After all, “while you were sleeping” takes on a whole new meaning at the end of this episode. After volunteering to take the first watch, Taissa wakes up in a tree, Van’s protective necklace around her own neck, the flare gun clutched to her chest. Below, Mari, Akilah, and Misty attempt to ward off a pack of wolves with torches. Taissa descends and finds Van being attacked by a wolf. She shoots the flare gun, which looks like the cloud of red smoke from Lottie’s dream. It doesn’t do much other than just make it easier to see the wolf biting Van. So Taissa gets the axe and hacks the wolf to bits. Van is dead.
OR IS SHE. Okay, yes, we see her lifeless body. But I’m not fully buying it. Especially because of this: In the pilot, the person who stands over the trap that kills the running girl is wearing Van’s shirt. I had already been starting to think this person was Van based on body type and the red Converse alone. But now we see the shirt in this episode. And the mask the character is wearing could double as a bandage.
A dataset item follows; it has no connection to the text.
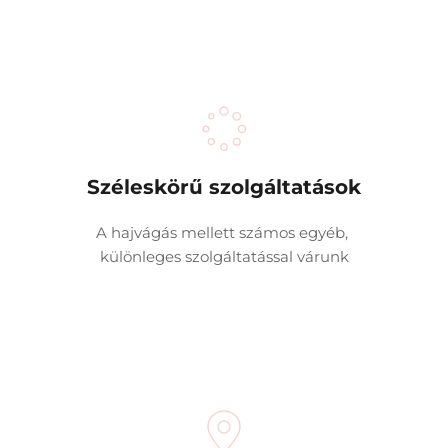
Széleskörű szolgáltatások
A hajvágás mellett számos egyéb, 
különleges szolgáltatással várunk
I’m just saying I’m not accepting Van is dead until the show tells me she is more explicitly.
But regardless of whether Van survives or not, it’s safe to say that Taissa’s sleepwalking is a serious problem. Again, it’s perfectly plausible that there’s no supernatural influence here. She could just be sleepwalking from stress and disorientation. The fact that she’s also doing it in the present supports that — between the campaign, the blackmail, her family life spinning out of control, she’s under a lot of stress. But there are still little pockets of the paranormal at play. The bone necklace does seem to have some protective power. The compass and the red river supposedly have real world explanations, but what can’t be explained is how Lottie knew about them before they happened. There’s a wildness to these woods we’ve only just started to glimpse.
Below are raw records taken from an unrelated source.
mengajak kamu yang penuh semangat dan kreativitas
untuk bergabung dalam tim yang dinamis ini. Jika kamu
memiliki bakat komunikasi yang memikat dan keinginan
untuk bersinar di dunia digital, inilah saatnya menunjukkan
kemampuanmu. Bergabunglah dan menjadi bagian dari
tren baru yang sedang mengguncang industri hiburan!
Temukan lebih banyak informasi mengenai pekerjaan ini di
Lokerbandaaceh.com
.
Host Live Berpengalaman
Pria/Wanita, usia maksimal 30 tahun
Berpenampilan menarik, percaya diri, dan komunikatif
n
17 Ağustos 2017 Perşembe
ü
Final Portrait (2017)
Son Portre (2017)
- I feel like this show is so good at tiny details that do a lot. Like when Shauna asks Nat how she found a gas station to sell her liquor at 2am and Nat replies she bought it off the clerk and asks how she thinks they get through late-night shifts. We get denotations of place here (liquor can’t be sold past 10pm in Jersey) as well as class (Nat sympathizes with and understands the lived reality of a late-night gas station clerk better than Shauna and Taissa would).
- Whilst spinning her lies, Shauna tells Jackie she had too much Malibu and milk the night she hooked up with Randy, and the visceral reaction I had to the mere idea of “Malibu and milk” was more severe than any of my reactions to the physical violence in this episode because truly WHAT.
- At this point, I feel like regardless of what the answers end up being, the threads of who killed Travis and who is blackmailing the group have to be separate. An overarching conspiracy feels like too much.
- I once again have to point out that Rekha Sharma has chemistry with everyone and just a very flirty energy, so if I start shipping Jessica Roberts and Misty Quigley NO I DIDN’T.
- I like that Van uses the fact that Lottie predicted prom queen last year as evidence she might be clairvoyant.
- Okay, the While You Were Sleeping moment and then the title’s double meaning of like “while you were sleeping” in an ominous way as it pertains to Taissa’s sleepwalking has me thinking about how significant and intentional the pop culture references in the show are, which is why I do think it cannot be a mistake that we see movie titles that were released after the group got out of the woods in Jackie’s journal last episode. Several theories have been posited, but keep them coming!